Neu ist die unbedingte „Gassi-Pflicht“. Sie besagt, dass Hunden „ausreichend Auslauf im Freien außerhalb eines Zwingers zu gewähren“ ist. Hierum ranken sich einige Mythen: zum Beispiel, dass zweimal täglich 1 Stunde gefordert werden. Das Gesetz spricht aber nur von „ausreichend Auslauf“, was je nach Rasse, Alter und Gesundheitszustand des Hundes variieren kann (Abb. 5). Dabei ist dem Hund Kontakt zu Artgenossen zu ermöglichen, sofern Gesundheit und Verträglichkeit dies erlauben. Auch mit dem Halter oder einer Betreuungsperson müssen Hunde mehrmals täglich „ausreichend“ Umgang haben.

Für Hunde, die wie Herdenschutzhunde überwiegend im Freien gehalten werden, gibt es Sonderregelungen. Da ist vor allem der Witterungsschutz wichtig.

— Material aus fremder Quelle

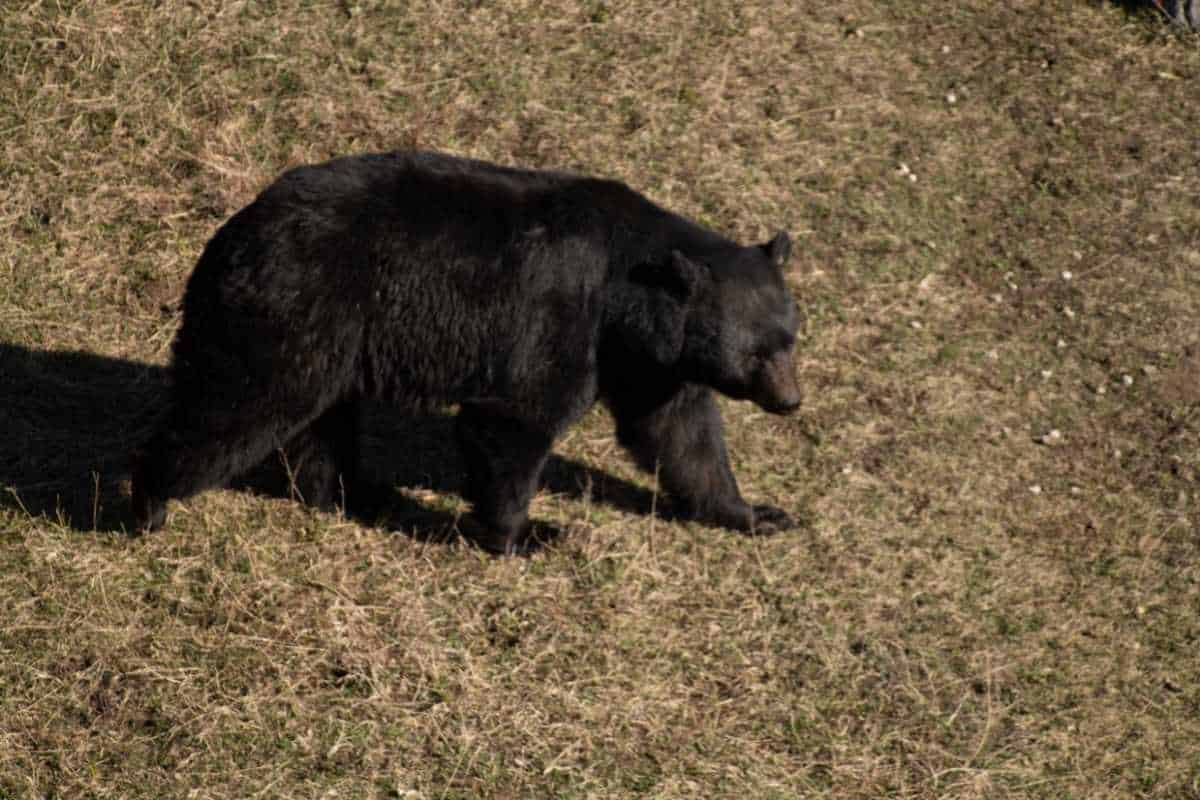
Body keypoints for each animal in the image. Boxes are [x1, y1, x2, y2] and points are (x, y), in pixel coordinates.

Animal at [131, 149, 801, 554]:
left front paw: (755, 513)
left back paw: (357, 492)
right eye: (757, 353)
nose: (791, 400)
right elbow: (514, 419)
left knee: (319, 425)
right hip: (295, 314)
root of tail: (230, 236)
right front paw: (528, 533)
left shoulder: (643, 359)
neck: (627, 290)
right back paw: (148, 501)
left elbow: (677, 432)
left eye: (791, 339)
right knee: (239, 405)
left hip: (331, 344)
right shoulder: (563, 318)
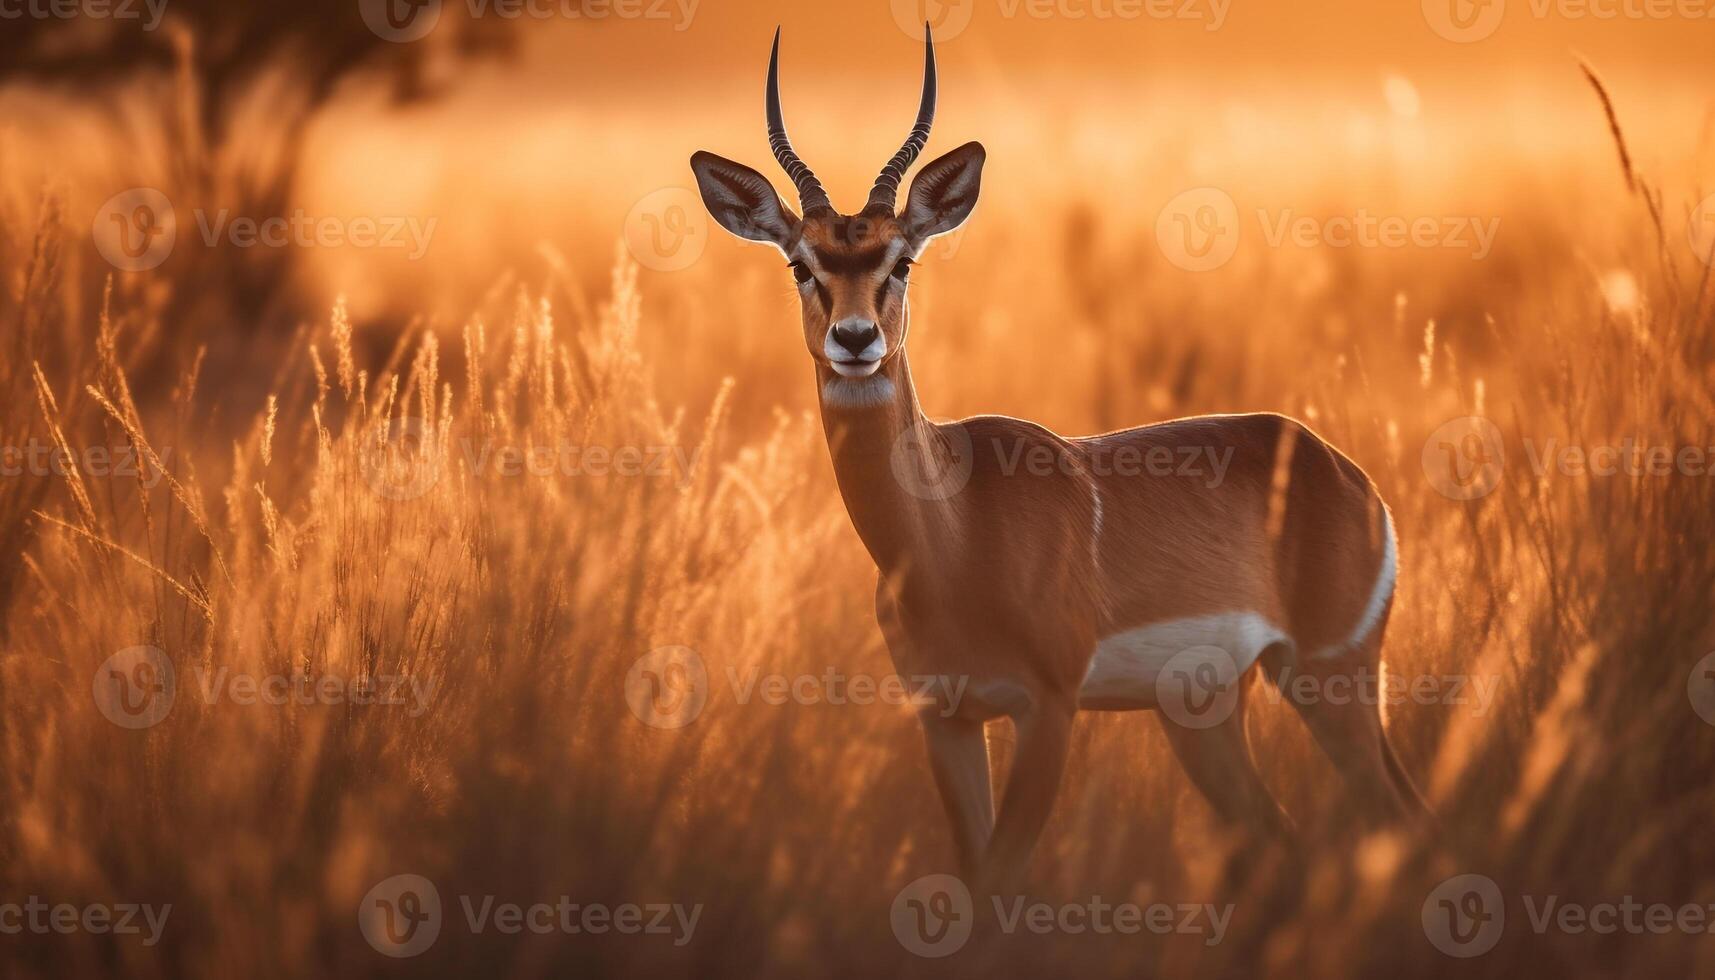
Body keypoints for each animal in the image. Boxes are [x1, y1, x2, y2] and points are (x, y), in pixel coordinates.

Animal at [689, 28, 1426, 892]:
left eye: (901, 261)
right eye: (800, 264)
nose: (855, 339)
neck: (951, 539)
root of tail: (1340, 469)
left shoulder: (1047, 707)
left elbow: (1003, 880)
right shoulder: (944, 716)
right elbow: (974, 878)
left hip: (1328, 674)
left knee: (1401, 818)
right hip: (1205, 713)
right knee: (1288, 837)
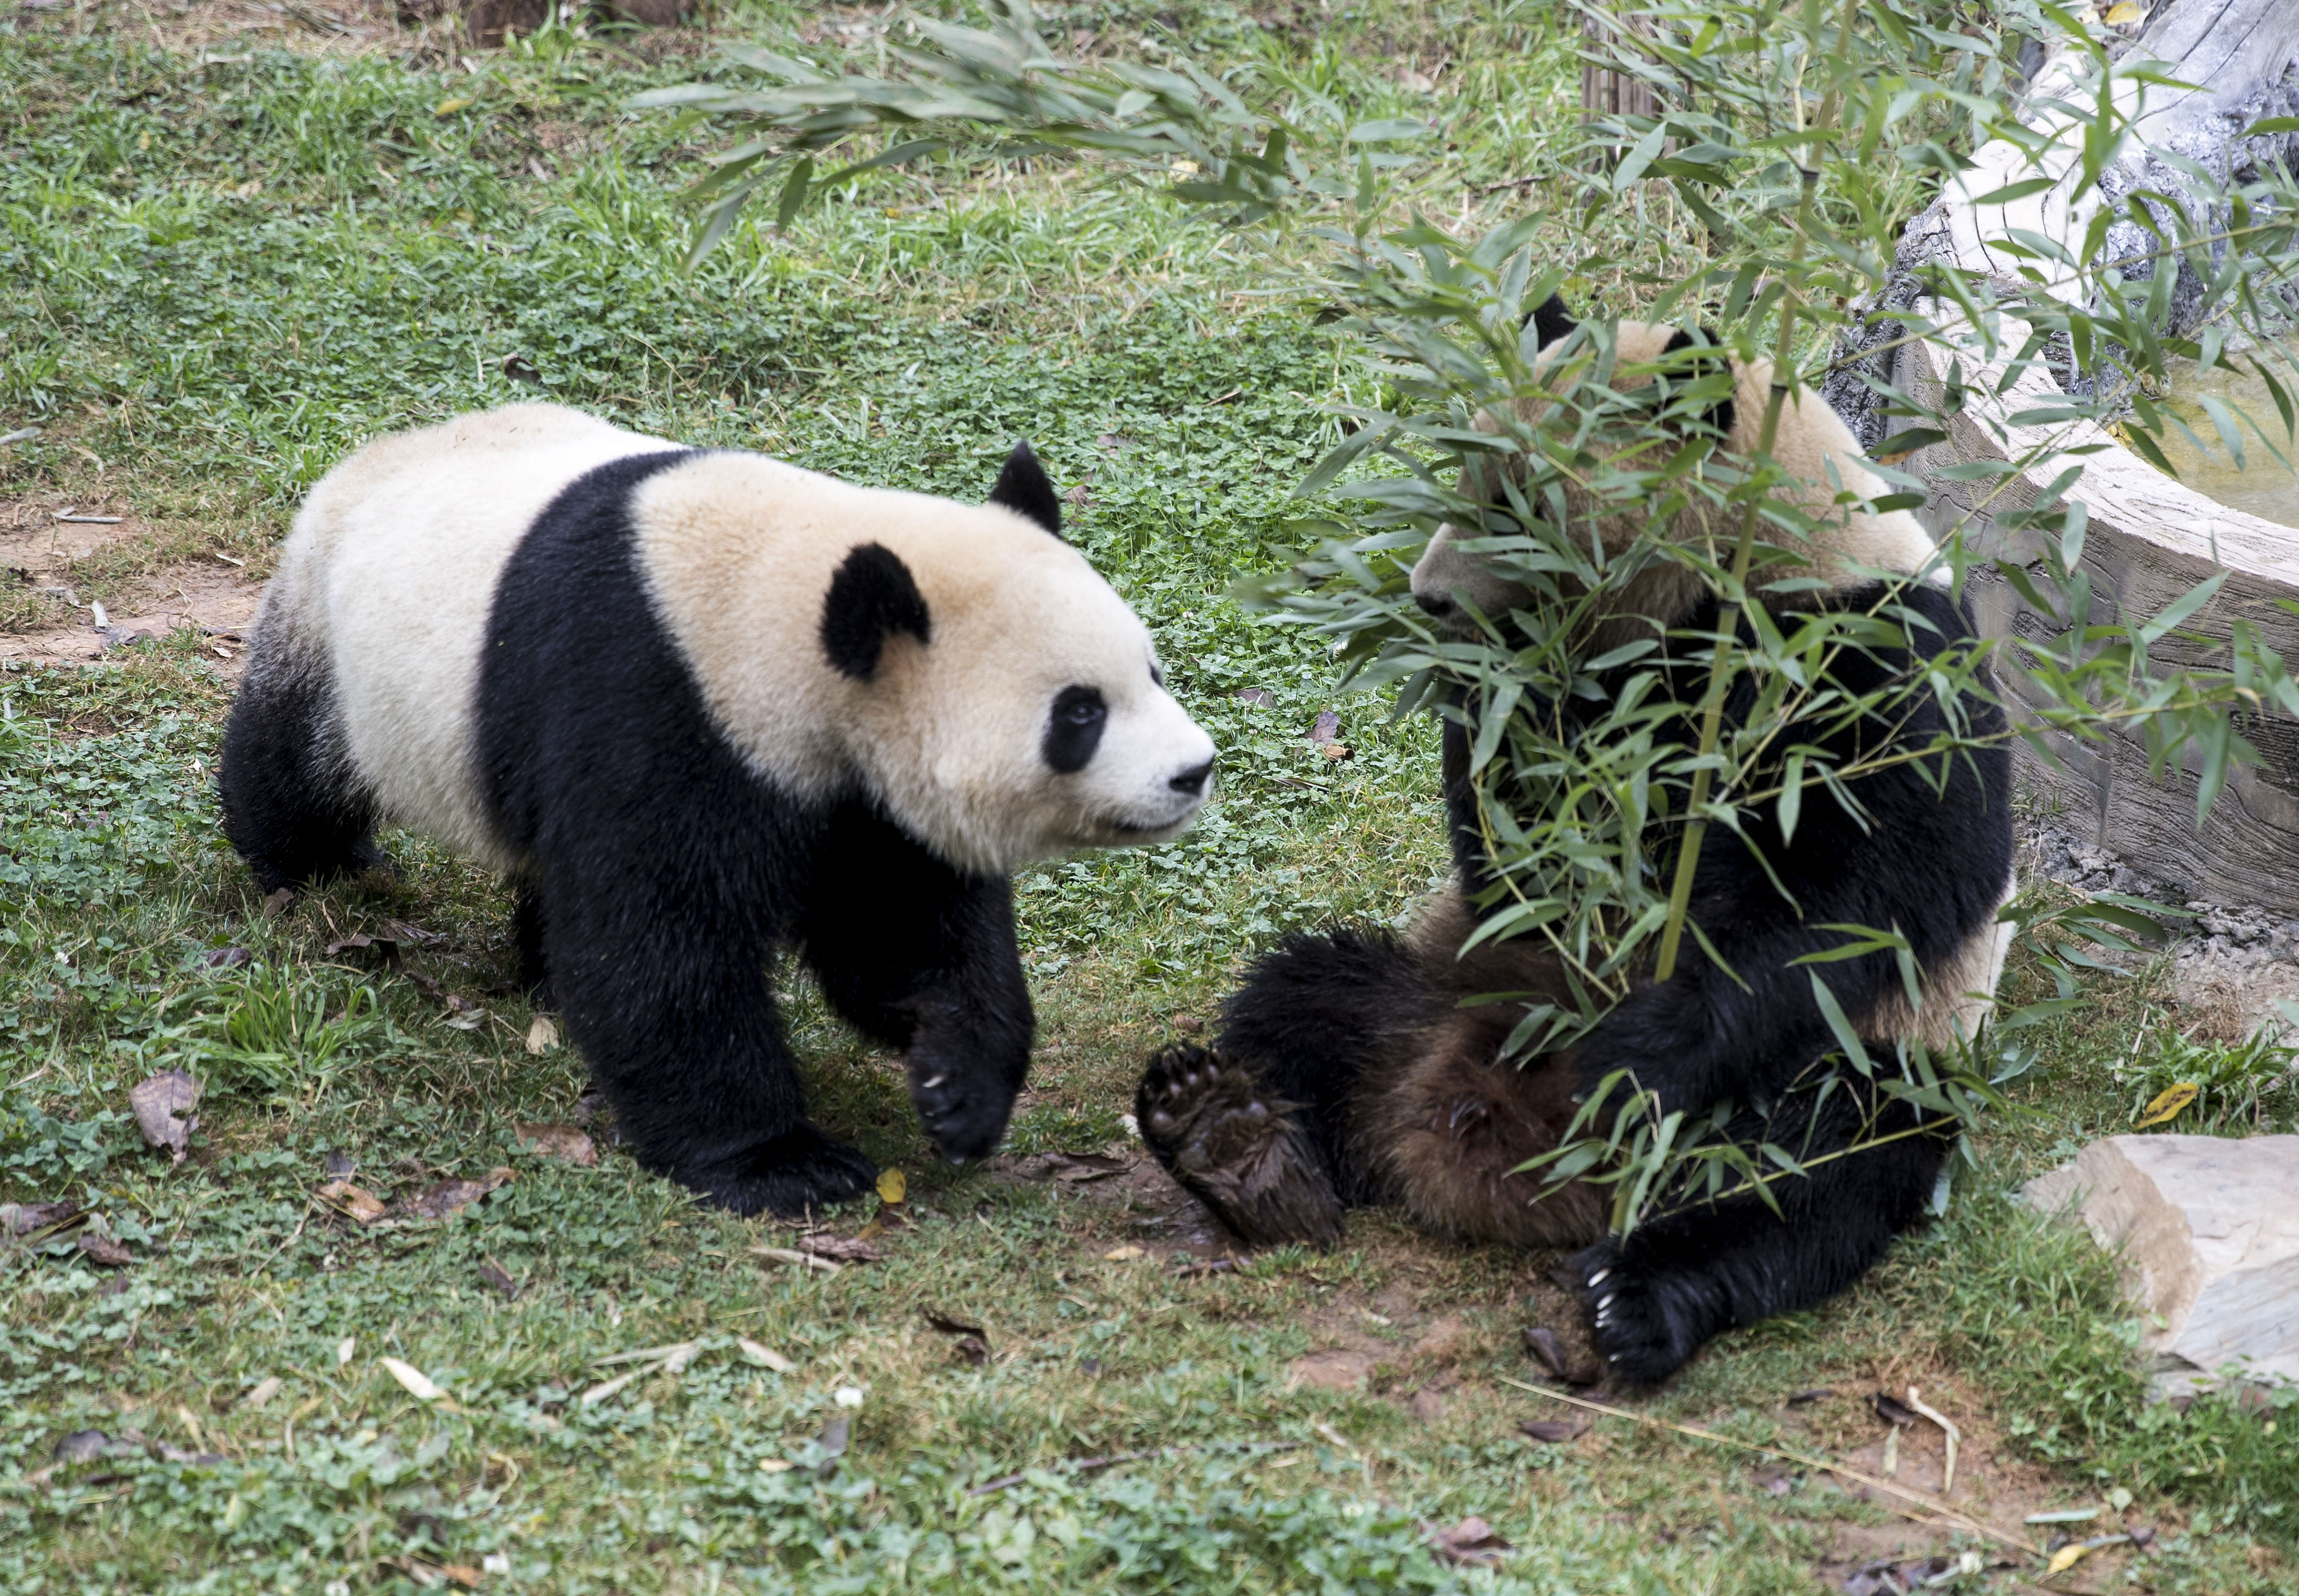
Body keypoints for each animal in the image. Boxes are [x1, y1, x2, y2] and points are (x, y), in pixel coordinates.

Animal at [222, 407, 1213, 1223]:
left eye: (1151, 671)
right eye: (1078, 714)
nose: (1193, 770)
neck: (782, 601)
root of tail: (380, 451)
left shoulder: (858, 789)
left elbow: (900, 930)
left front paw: (956, 1086)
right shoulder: (660, 701)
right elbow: (662, 945)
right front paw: (781, 1164)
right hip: (339, 643)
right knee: (293, 766)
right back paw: (315, 869)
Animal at [1140, 299, 2023, 1389]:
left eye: (1517, 502)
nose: (1429, 598)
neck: (1748, 562)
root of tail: (1502, 1163)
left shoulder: (1876, 661)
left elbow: (1874, 892)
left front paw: (1641, 1051)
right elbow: (1523, 851)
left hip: (1869, 1055)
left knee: (1820, 1165)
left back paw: (1638, 1291)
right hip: (1446, 983)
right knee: (1305, 996)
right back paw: (1239, 1147)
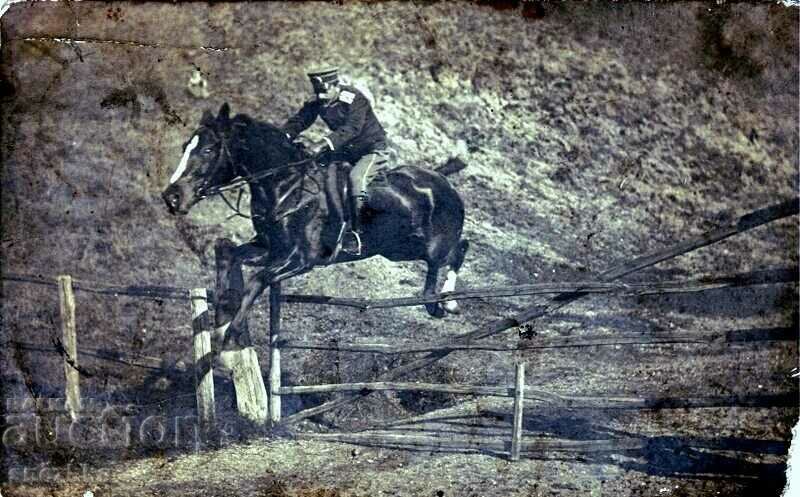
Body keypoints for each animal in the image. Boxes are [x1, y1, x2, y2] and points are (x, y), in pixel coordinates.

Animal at [161, 104, 468, 342]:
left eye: (209, 150)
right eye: (185, 147)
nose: (171, 197)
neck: (284, 185)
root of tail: (442, 180)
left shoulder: (301, 260)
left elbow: (258, 279)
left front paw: (230, 332)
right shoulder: (270, 248)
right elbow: (229, 255)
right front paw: (221, 319)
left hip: (432, 245)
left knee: (451, 254)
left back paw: (445, 303)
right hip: (397, 249)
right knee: (455, 250)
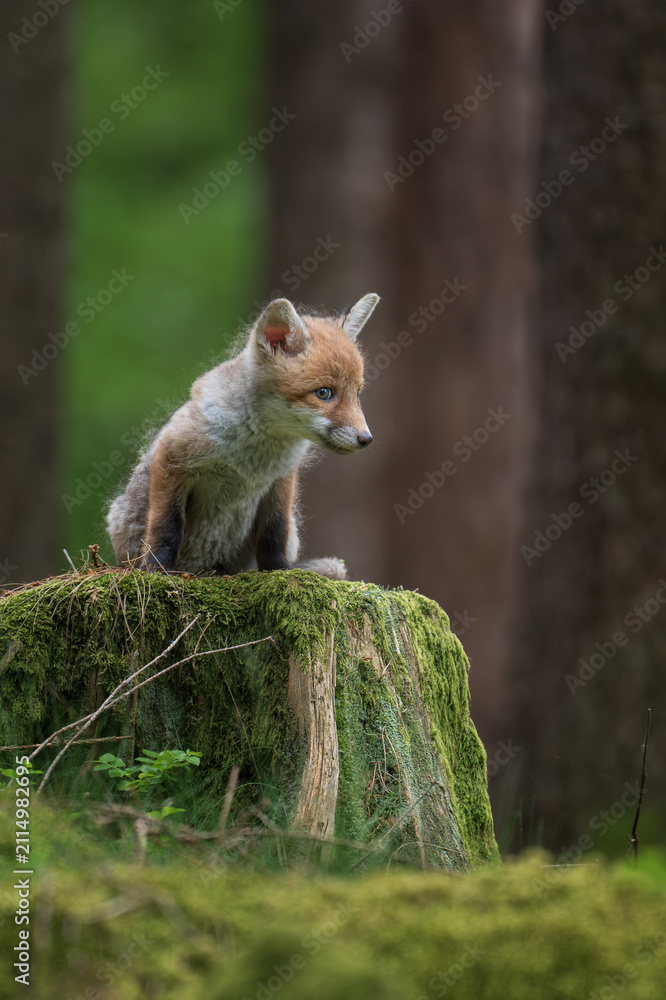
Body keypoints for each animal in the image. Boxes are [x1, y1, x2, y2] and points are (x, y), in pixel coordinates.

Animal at [106, 292, 379, 580]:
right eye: (324, 393)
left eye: (357, 393)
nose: (366, 439)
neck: (254, 457)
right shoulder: (172, 454)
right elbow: (166, 523)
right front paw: (157, 567)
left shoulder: (281, 481)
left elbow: (274, 532)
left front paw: (279, 571)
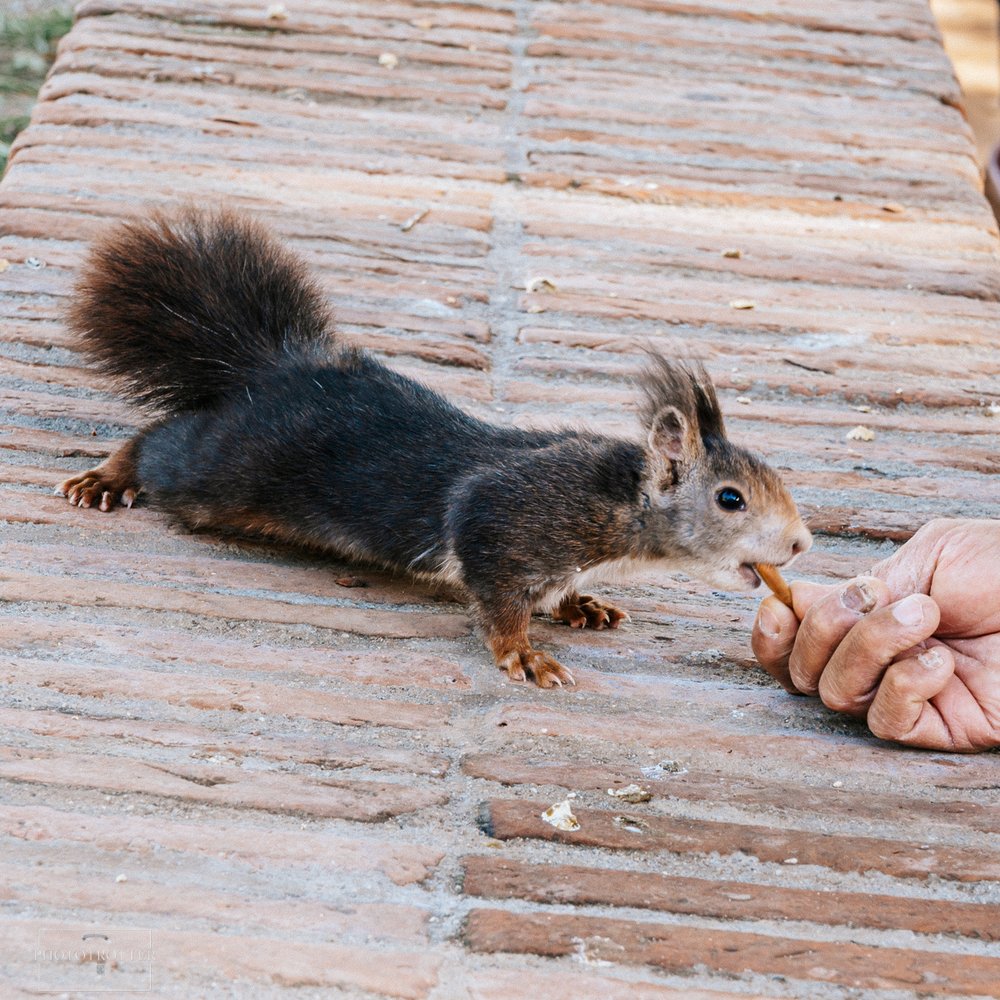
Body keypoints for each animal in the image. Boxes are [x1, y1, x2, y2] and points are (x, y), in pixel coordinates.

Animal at [56, 205, 812, 688]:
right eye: (731, 499)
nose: (802, 544)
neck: (616, 503)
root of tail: (277, 371)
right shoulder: (504, 518)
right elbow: (498, 599)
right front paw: (525, 653)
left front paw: (580, 604)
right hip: (224, 471)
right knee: (163, 442)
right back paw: (107, 478)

Neu ist außerdem das absolute Verbot der Anbindehaltung. Auch für die Räume, in denen Hunde gehalten werden, gelten nun strengere Vorschriften: Dem Hund muss
der Blick ins Freie oder aus dem Raum hinaus möglich sein. In der Ausbildung und Haltung wird der Einsatz von Stachelhalsbändern und schmerzhaften Mitteln wie
Reizgeräten verboten.

Tipp:
Wendet sich ein Kunde an Euch, dem ein Verstoß gegen die TierSchHuV angelastet wird, ratet ihm, einen auf Heimtierrecht spezialisierten Anwalt zu kontaktieren.

Kurz und Knapp

Neu ist in der TierSchHuV das Ausstellungsverbot für Hunde aus Qualzucht. In der Verordnung werden aber keine Rassen namentlich aufgelistet. Teilnahmeverbote gelten auch für sonstige Hundeveranstaltungen. Neu ist u. a. auch die „Gassi-Pflicht“ sowie das Verbot der Anbindehaltung. Zudem schreibt die TierSchHuV bessere Haltungsbedingungen, besonders für Zuchthündinnen und Welpen vor. Dabei wird auf Kontakt zu Betreuern und Artgenossen geachtet. Manche Formulierungen wie z. B. „ausreichend“ erlauben Interpretationsspielraum.

Abb. 5 | Laut TierSchHuV ist Hunden täglich ausreichend Auslauf im Freien zu gewähren. Dabei sollen sie möglichst auch Kontakt zu Artgenossen haben.